The change of format in Karlsruhe meant that it was no longer possible to split editions between the old presses and the new. Ctp pre-press is the only area where the transition was made progressively, by adding an Agfa Advantage platesetter for the Rhine format alongside the two Agfa Polaris platesetters installed in 2003, and then modifying these for the new plate size. A Barenschee plate-punching and bending device with two buffer stations for 128 unbent plates is another new piece of kit. A conveyor section linking the three platesetters and the two punching and bending devices leads to a plate station in the spacious, restored control enclosure. The press operators' workstations each have three monitors - a portrait-format one for displaying soft proofs, a touch screen for press controls and a screen for checking registration using Q.I. press controls.

Following a series of test prints, BNN threw the switch on the new press in the night from 11 to 12 March this year. It has been a great success. "The BNN has appeared every day and we have never experienced a critical situation," affirms Georg Siepmann. After the first five months he is happy with his product, the quality of which he believes has perceptibly improved. The Karlsruhe plant manager is also confident he made the right choice in opting for a blanket-to-blanket press: "This technology definitely has the edge in solids reproduction."

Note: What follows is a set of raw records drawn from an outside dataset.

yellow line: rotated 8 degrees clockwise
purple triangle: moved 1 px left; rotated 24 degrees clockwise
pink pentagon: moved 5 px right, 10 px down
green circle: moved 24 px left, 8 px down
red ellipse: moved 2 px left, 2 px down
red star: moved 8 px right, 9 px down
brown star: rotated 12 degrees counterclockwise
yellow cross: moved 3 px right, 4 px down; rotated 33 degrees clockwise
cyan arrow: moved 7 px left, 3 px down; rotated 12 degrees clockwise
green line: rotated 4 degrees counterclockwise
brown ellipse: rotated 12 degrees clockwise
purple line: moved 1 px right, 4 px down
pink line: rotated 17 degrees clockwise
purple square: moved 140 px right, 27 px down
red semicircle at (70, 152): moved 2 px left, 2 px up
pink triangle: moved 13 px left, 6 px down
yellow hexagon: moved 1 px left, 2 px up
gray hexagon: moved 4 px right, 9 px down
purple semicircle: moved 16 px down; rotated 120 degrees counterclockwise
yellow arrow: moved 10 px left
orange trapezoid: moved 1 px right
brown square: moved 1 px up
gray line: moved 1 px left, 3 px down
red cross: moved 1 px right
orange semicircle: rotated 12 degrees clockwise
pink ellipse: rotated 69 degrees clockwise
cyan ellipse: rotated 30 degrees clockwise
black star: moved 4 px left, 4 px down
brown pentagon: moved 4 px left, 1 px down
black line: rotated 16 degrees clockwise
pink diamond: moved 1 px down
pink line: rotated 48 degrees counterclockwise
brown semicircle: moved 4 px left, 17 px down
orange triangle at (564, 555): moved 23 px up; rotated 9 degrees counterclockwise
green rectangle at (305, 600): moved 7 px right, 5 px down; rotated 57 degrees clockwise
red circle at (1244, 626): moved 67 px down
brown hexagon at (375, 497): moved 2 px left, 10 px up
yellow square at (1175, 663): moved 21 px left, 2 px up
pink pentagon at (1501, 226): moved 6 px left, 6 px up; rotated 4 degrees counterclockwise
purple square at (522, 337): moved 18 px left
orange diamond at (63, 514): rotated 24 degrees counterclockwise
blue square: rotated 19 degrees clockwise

New section structure in parallel with format change

The Badische Neueste Nachrichten, which according to the IVW (the German equivalent of the UK's ABC) had a circulation of 143,305 copies in February 2012, is printed in nine local editions, the smallest of which is just 1,700 copies. The change of format was accompanied by a change in the signature structure to simplify the newspaper's layout and the production workflow.

Much shorter makeready times allow the newspaper to be distributed sooner - all subscription copies must be delivered by 6am. But they also offer the option of including late-breaking sports news in the main edition. The three front, cover sections are not proof printed until almost 11.30pm, once the fourth, local section with its numerous pagination changes has gone through the press. This streamlining further reduces down times and was made possible by consistently utilising offline production in the mailroom. All the copies are first wound and subsequently collated.

BNN has also changed its vendor in the mailroom and installed Ferag finishing equipment comprising two virtually identical lines.

Active in the market

The Karlsruhe plant still basically prints the company's three in-house titles: alongside the BNN, which appears six days a week, there is a new-look Sunday title, Der Sonntag (circulation around 240,000 copies), and a weekly free, Kurier, with a circulation of some 400,000 copies. Following the switch to the more widespread Rhine format the publishing house is actively seeking contract work.

In Georg Siepmann's opinion, the Karlsruhe media house has gone through a process of complete renewal while maintaining a careful balance between the traditional and the modern. BNN is seriously committed to the principle of continuous improvement: in 2013 production methods will be scrutinised once again.